*Work instructions*
The expected answer is every line of the material that contains the word "weak".

*Data provided*
==============================

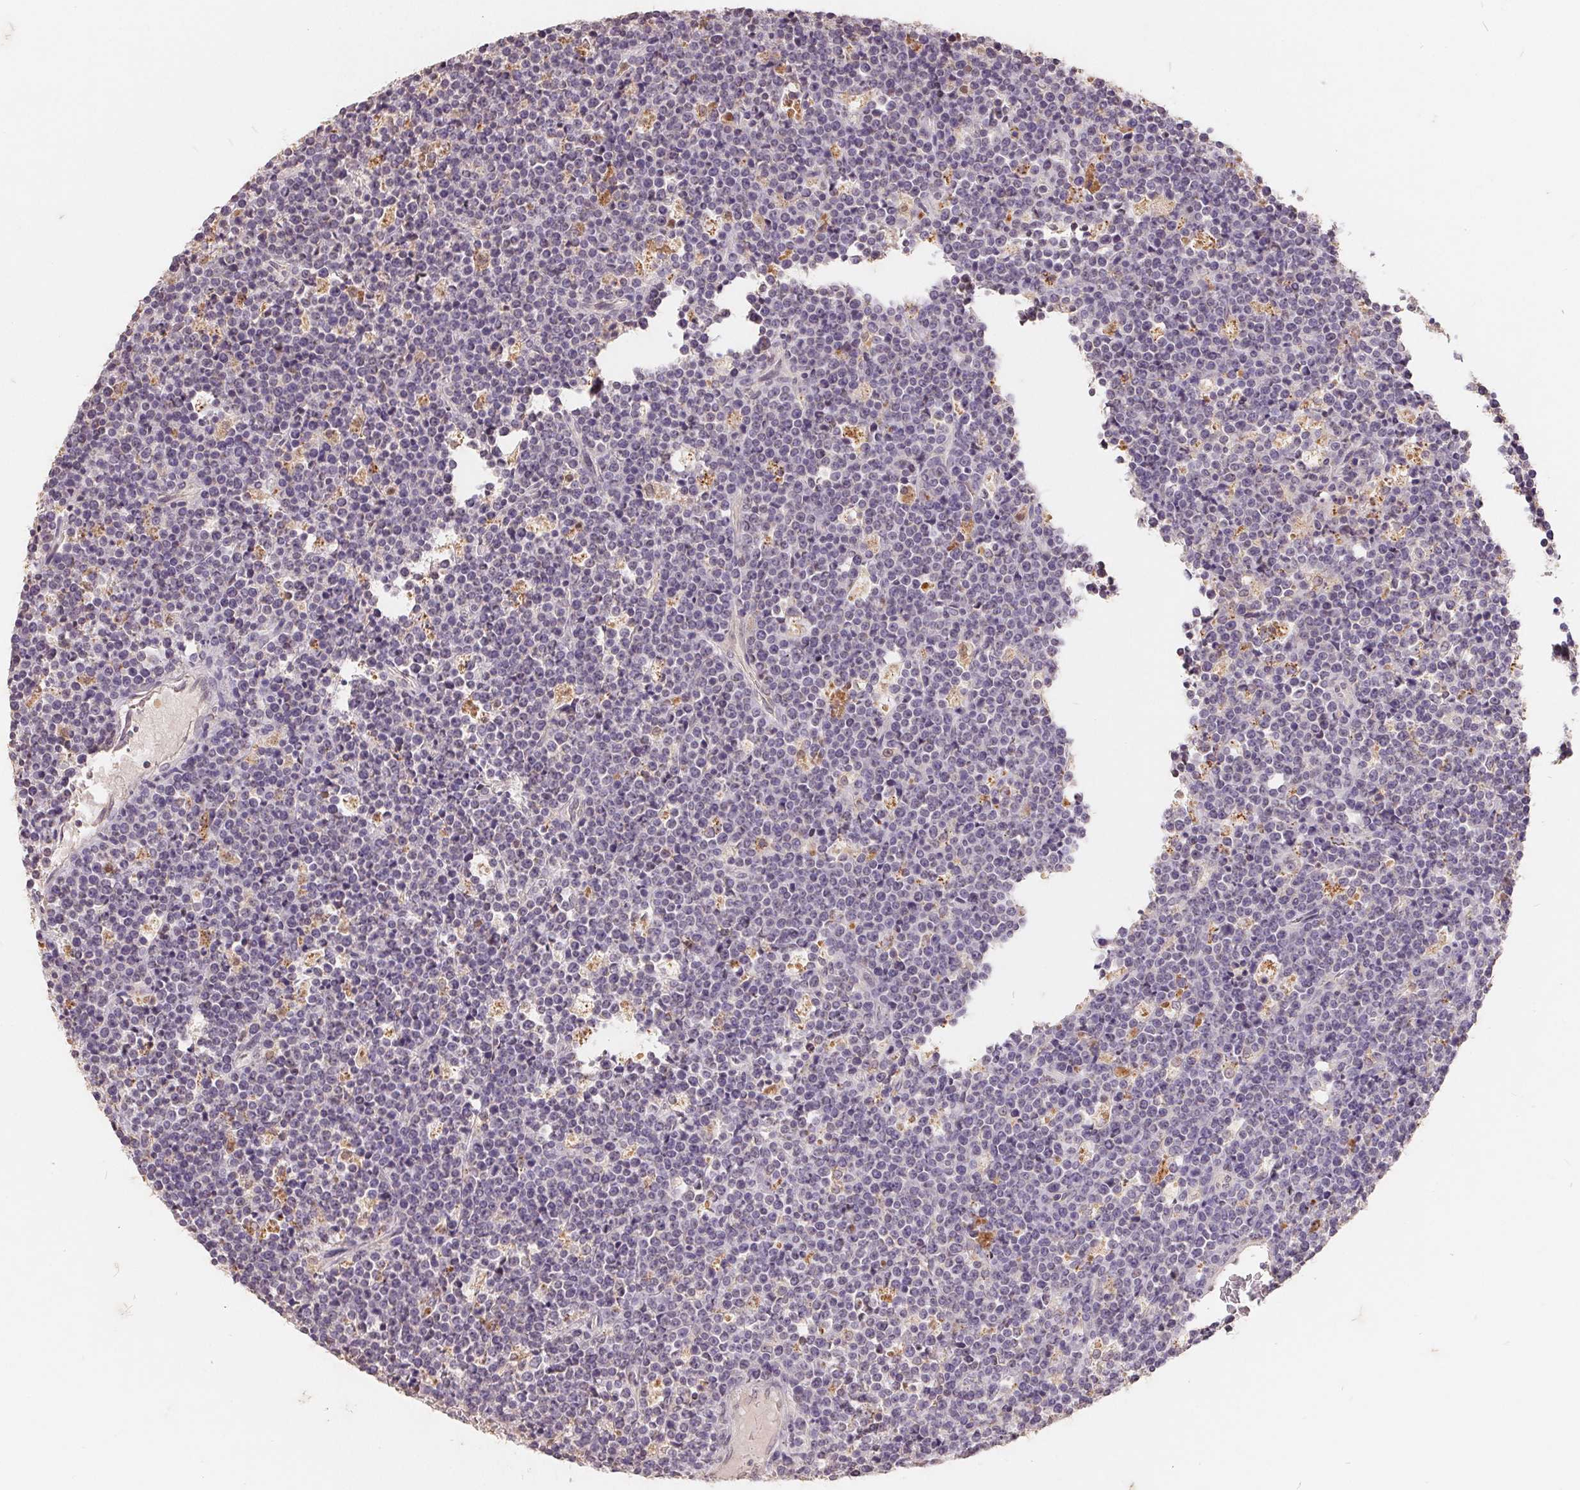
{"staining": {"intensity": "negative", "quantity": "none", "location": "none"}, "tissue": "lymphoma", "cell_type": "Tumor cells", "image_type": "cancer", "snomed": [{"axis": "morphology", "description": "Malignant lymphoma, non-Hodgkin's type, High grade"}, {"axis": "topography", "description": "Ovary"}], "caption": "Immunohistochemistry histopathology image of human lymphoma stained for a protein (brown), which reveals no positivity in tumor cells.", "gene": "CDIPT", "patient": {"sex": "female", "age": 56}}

==============================

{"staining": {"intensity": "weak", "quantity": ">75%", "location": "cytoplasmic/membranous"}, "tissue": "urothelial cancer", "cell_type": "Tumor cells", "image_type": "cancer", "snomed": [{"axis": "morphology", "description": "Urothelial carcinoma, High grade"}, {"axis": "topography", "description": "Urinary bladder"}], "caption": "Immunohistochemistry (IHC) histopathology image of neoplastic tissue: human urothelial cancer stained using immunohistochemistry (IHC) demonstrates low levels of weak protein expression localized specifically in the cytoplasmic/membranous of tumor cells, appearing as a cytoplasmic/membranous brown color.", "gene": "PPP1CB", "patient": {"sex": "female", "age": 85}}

==============================

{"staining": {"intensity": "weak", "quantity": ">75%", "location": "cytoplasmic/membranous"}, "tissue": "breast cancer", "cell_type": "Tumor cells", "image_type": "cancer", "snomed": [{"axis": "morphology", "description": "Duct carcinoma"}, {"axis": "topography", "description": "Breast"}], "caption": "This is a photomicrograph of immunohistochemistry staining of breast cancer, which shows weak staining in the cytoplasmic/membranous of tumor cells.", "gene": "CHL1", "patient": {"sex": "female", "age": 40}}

==============================

*Answer to this exercise*
{"staining": {"intensity": "weak", "quantity": ">75%", "location": "cytoplasmic/membranous"}, "tissue": "urothelial cancer", "cell_type": "Tumor cells", "image_type": "cancer", "snomed": [{"axis": "morphology", "description": "Urothelial carcinoma, High grade"}, {"axis": "topography", "description": "Urinary bladder"}], "caption": "Immunohistochemistry (IHC) histopathology image of neoplastic tissue: human urothelial cancer stained using immunohistochemistry (IHC) demonstrates low levels of weak protein expression localized specifically in the cytoplasmic/membranous of tumor cells, appearing as a cytoplasmic/membranous brown color.", "gene": "PPP1CB", "patient": {"sex": "female", "age": 85}}
{"staining": {"intensity": "weak", "quantity": ">75%", "location": "cytoplasmic/membranous"}, "tissue": "breast cancer", "cell_type": "Tumor cells", "image_type": "cancer", "snomed": [{"axis": "morphology", "description": "Duct carcinoma"}, {"axis": "topography", "description": "Breast"}], "caption": "This is a photomicrograph of immunohistochemistry staining of breast cancer, which shows weak staining in the cytoplasmic/membranous of tumor cells.", "gene": "CHL1", "patient": {"sex": "female", "age": 40}}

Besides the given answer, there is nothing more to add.